((

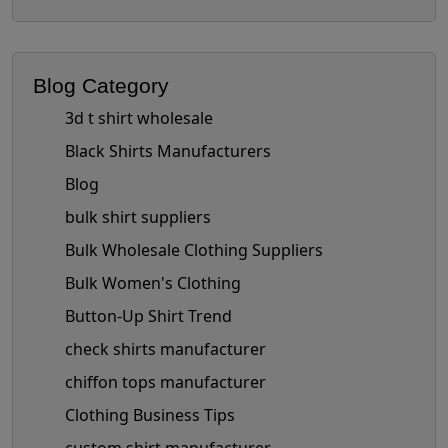
Blog Category
3d t shirt wholesale
Black Shirts Manufacturers
Blog
bulk shirt suppliers
Bulk Wholesale Clothing Suppliers
Bulk Women's Clothing
Button-Up Shirt Trend
check shirts manufacturer
chiffon tops manufacturer
Clothing Business Tips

))

## WHAT THE EXERCISE ASKS
Apart from the pictures, every line of the material above is to be returned word for word.

## EXERCISE RESULT
Blog Category
3d t shirt wholesale
Black Shirts Manufacturers
Blog
bulk shirt suppliers
Bulk Wholesale Clothing Suppliers
Bulk Women's Clothing
Button-Up Shirt Trend
check shirts manufacturer
chiffon tops manufacturer
Clothing Business Tips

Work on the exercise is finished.